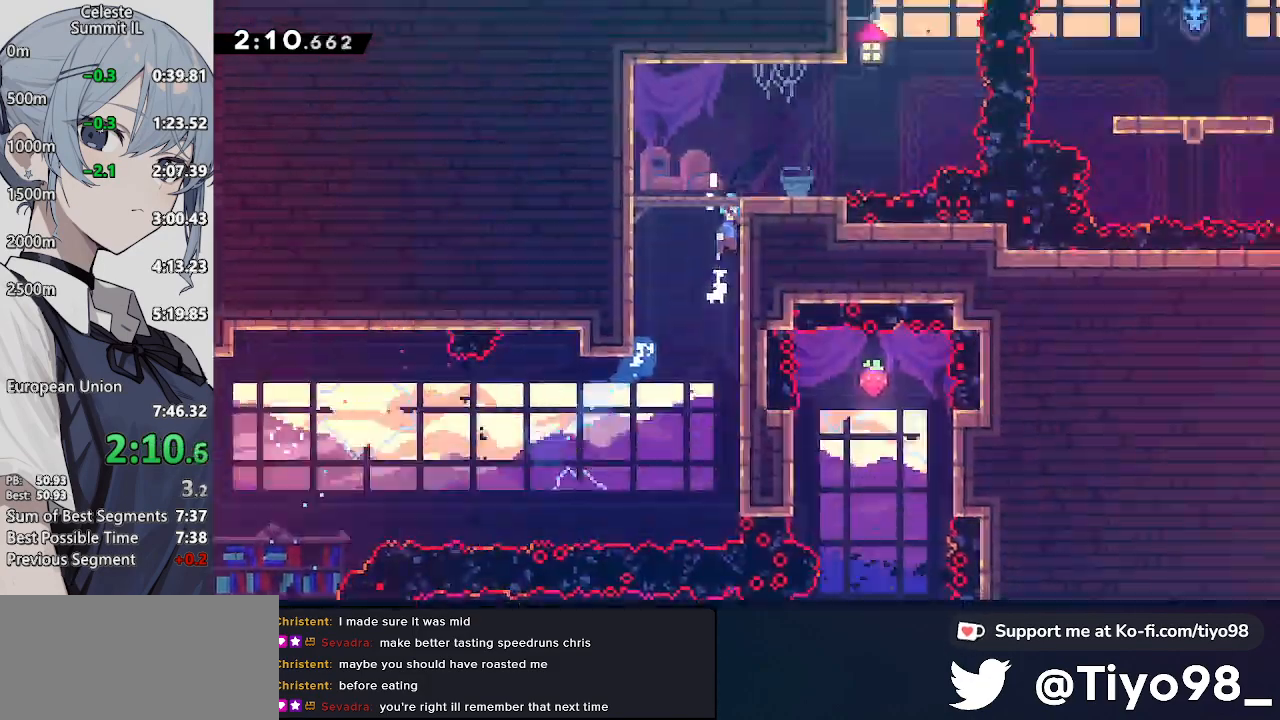
{"buttons": [], "left_stick": "center", "right_stick": "center", "events": [[33, "CIRCLE", "down"], [167, "CIRCLE", "up"], [217, "CROSS", "up"], [217, "L2", "up"]]}
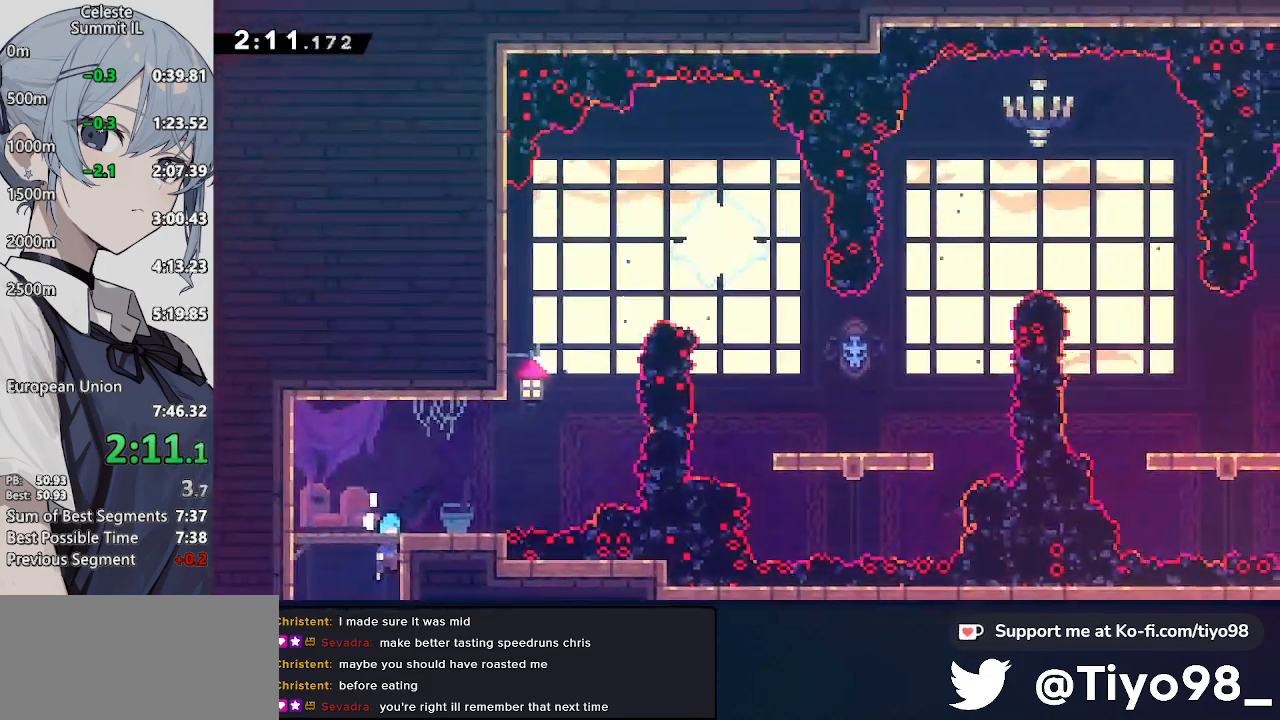
{"buttons": ["CROSS", "L2", "DPAD_RIGHT"], "left_stick": "center", "right_stick": "center", "events": [[67, "DPAD_DOWN", "down"], [67, "DPAD_LEFT", "down"], [250, "SQUARE", "down"], [400, "SQUARE", "up"], [450, "DPAD_LEFT", "up"], [450, "DPAD_RIGHT", "down"], [500, "CROSS", "down"], [500, "DPAD_DOWN", "up"], [500, "L2", "down"]]}
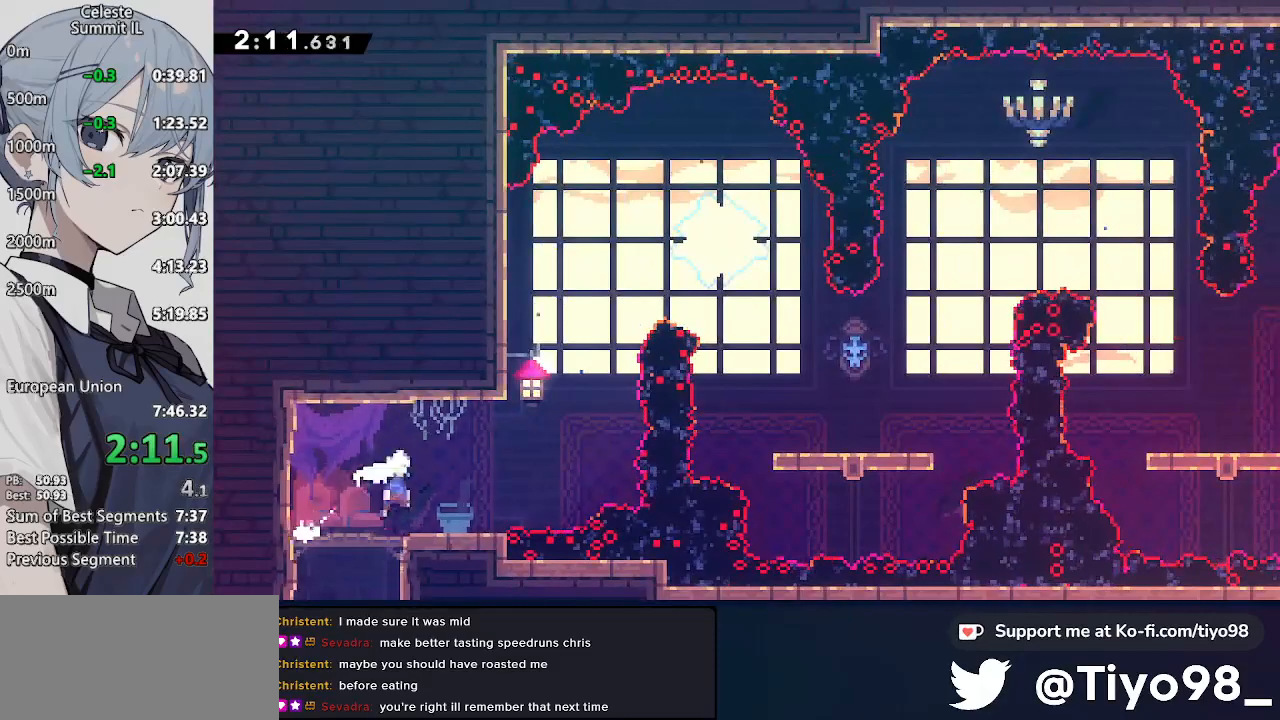
{"buttons": ["DPAD_RIGHT"], "left_stick": "center", "right_stick": "center", "events": [[100, "L2", "up"], [283, "R2", "down"], [450, "CROSS", "up"], [500, "R2", "up"]]}
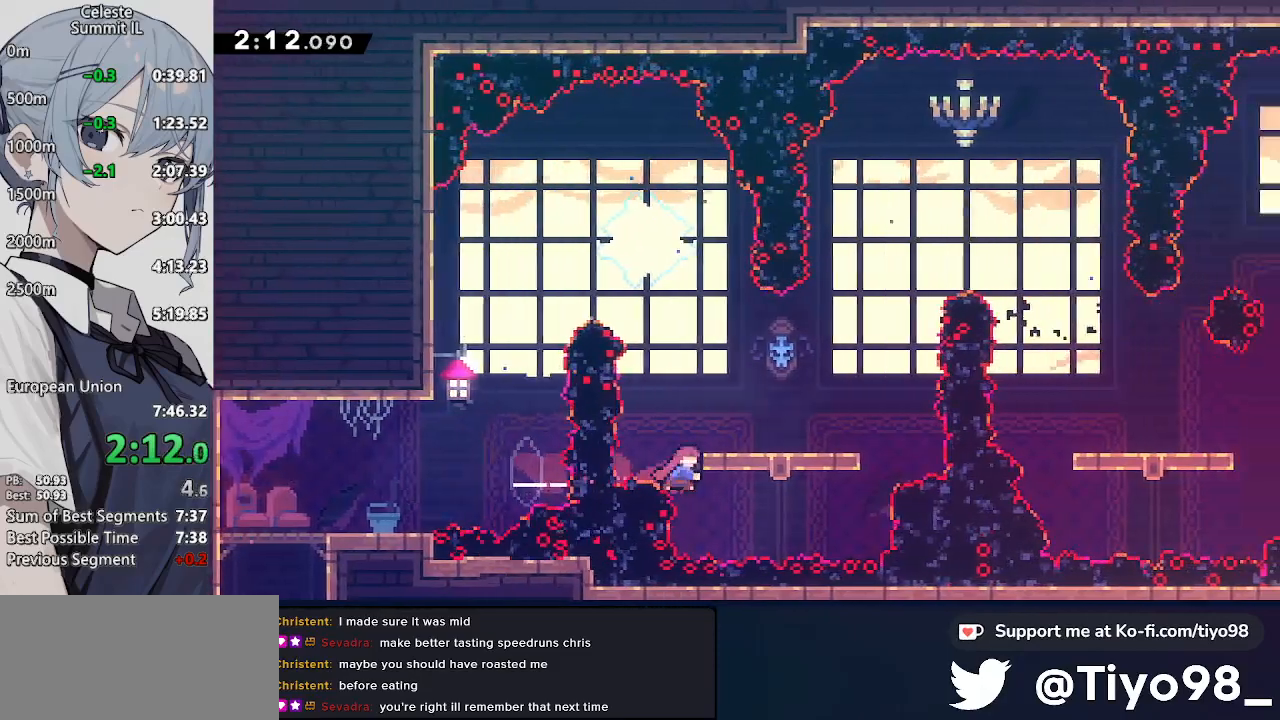
{"buttons": ["SQUARE", "DPAD_UP"], "left_stick": "center", "right_stick": "center", "events": [[50, "SQUARE", "down"], [233, "SQUARE", "up"], [300, "DPAD_UP", "down"], [350, "DPAD_RIGHT", "up"], [350, "SQUARE", "down"]]}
#####
§ **Aim of the exercise**: Please produce an exact copy of all the material, leaving out the pictures.

§ **Your solution**:
{"buttons": [], "left_stick": "center", "right_stick": "center", "events": [[33, "CIRCLE", "down"], [167, "CIRCLE", "up"], [217, "CROSS", "up"], [217, "L2", "up"]]}
{"buttons": ["CROSS", "L2", "DPAD_RIGHT"], "left_stick": "center", "right_stick": "center", "events": [[67, "DPAD_DOWN", "down"], [67, "DPAD_LEFT", "down"], [250, "SQUARE", "down"], [400, "SQUARE", "up"], [450, "DPAD_LEFT", "up"], [450, "DPAD_RIGHT", "down"], [500, "CROSS", "down"], [500, "DPAD_DOWN", "up"], [500, "L2", "down"]]}
{"buttons": ["DPAD_RIGHT"], "left_stick": "center", "right_stick": "center", "events": [[100, "L2", "up"], [283, "R2", "down"], [450, "CROSS", "up"], [500, "R2", "up"]]}
{"buttons": ["SQUARE", "DPAD_UP"], "left_stick": "center", "right_stick": "center", "events": [[50, "SQUARE", "down"], [233, "SQUARE", "up"], [300, "DPAD_UP", "down"], [350, "DPAD_RIGHT", "up"], [350, "SQUARE", "down"]]}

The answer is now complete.